Over on the artificial side, functional neuroimaging techniques can be informally likened to post-hoc transparency tools which generate local explanations (where global explanations become the object of psychology). How does an ML model go about processing this particular input? How does processing unfold as information propagates through deeper layers? Where exactly is a certain computation performed? With AI, structural analogues aren’t that juicy as with the brain, because we usually have a perfect account of what is connected to what, how many neurons and layers, etc. Training regimes which also search for architectures might be an exception, and plotting the computational graph could be analogous to conducting an MRI scan. However, you can always investigate the structural connectivity realized by the model’s weights and uncover whole artificial circuits, an approach favored by Olah &co. at Anthropic.
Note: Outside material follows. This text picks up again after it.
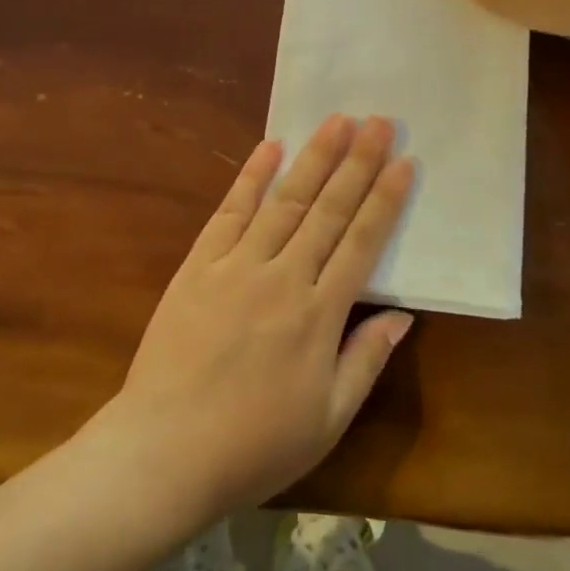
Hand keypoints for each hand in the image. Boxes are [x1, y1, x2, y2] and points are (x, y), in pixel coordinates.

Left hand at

Erratum: Someone who actually knows their stuff around neuroscience mentioned that there’s a subtle distinction between the structural neuroimaging techniques aiming to recover connectivity and the ones trying “merely” to map out regions of the brain containing gray or white matter. “Just by looking at MRI images it’s usually not possible to infer which areas are connected to which (although with stronger magnets we are getting closer https://www.nature.com/articles/d41586-018-07182-7),” argues Jan.

Backtracking to structure-function interactions, we could try to sketch a formalism of it. Try imagining a structural space, where each location is linked to a certain way of wiring the brain. Now, imagine a functional space, where each location is linked to a mental state, and there are as many dimensions as there are neurons in the brain. The functional space is then populated by a field which drives the flow from one thought to the next, a bit like the weather forecast showing a map of winds as currents through the atmosphere. Here, we’re talking thought patterns through functional space instead. Now, let a particular location in structural space be equivalent to a particular field across functional space. Move through structural space, and you redefine movement through functional space. Rewire your brain, and you change the way you react in the moment.

Over on the artificial side, structural space can be identified with model space (e.g. the space of all ways of parameterizing GPT-3). Similarly, the functional space can be identified with latent space, the set of all possible latent activations which could manifest themselves inside a model at inference. Fine-tune your model, and you change the way it responds to inputs at inference.

I wanted to touch on a couple other things, but this article is already getting pretty dense. Expect to see at some point (1) a napkin-sketch explanation of a few psychological phenomena based on the formalism above, and (2) a few possible HCI and BCI paradigms based on dynamics (functional level) and dynamics of dynamics (structural level) as atoms. Those future articles will probably be off-spring of this one and: expecting unexpected ideas, breaking frames, dynamical systems online, and dixit kernel functions.